Wallaman Falls, Queensland, Australia
Photo: Cadence Kuepper, CC BY-SA 4.0, via Wikimedia Commons

Australien ist kein klassisches Wasserfall-Reiseziel — der Kontinent ist zu groß, zu trocken, zu weit. Aber wer die richtigen Regionen kennt, findet Fälle, die auf globaler Ebene außergewöhnlich sind: der höchste Einzelsturz der Südhalbkugel, die saisonal überfluteten Schluchten des Norden Territoriums, und die stillen Farnwälder Tasmaniens. Die Entfernungen erfordern Planung, die Belohnung ist entsprechend.

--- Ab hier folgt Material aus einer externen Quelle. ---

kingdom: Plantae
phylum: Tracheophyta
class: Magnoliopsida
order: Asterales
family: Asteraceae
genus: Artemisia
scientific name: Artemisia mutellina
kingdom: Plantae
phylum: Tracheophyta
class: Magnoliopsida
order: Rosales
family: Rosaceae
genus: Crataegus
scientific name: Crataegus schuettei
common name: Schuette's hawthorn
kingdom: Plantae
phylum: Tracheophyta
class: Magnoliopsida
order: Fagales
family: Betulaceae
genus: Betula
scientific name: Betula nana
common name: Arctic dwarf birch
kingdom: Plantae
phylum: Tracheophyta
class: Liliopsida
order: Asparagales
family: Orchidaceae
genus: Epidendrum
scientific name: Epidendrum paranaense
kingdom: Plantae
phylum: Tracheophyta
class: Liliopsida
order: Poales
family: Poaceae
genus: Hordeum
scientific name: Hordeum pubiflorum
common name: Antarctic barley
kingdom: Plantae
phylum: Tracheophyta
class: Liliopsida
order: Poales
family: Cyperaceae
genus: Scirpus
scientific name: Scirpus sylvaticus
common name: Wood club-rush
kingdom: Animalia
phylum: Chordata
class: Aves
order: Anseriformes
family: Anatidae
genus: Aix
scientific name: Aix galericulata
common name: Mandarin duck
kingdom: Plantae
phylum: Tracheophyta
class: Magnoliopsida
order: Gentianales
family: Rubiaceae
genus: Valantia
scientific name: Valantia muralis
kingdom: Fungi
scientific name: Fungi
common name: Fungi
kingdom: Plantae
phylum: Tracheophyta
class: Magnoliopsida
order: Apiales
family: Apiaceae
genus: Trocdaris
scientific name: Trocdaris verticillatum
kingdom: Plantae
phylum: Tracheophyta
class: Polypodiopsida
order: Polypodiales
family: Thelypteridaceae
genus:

1. Wallaman Falls, Queensland

Der Wallaman Falls im Girringun National Park ist mit 268 Metern Höhe Australiens höchster permanenter Einzelsturz. Der Herbert River fällt von einer Basaltkante der Atherton Tablelands in die Tropenwald-Schlucht darunter. Fahrtzeit von Cairns etwa zwei Stunden. Aussichtsplattform am Rand; Abstieg in die Schlucht über einen vier Kilometer langen Fußweg. Beste Wasserführung nach der Regenzeit, Februar bis Mai.

2. Jim Jim Falls, Northern Territory

Der Jim Jim Falls im Kakadu National Park fällt 150 Meter von einer Sandsteinwand in ein tiefes, klares Becken. Zugang nur in der Trockenzeit (Mai bis Oktober) über eine 60 Kilometer lange 4WD-Piste; in der Regenzeit ist der Fall zwar auf dem Höhepunkt, aber nicht erreichbar. Das Becken gilt als eines der schönsten Schwimmziele des Nordens. Helikopterflüge aus dem Park sind eine Alternative.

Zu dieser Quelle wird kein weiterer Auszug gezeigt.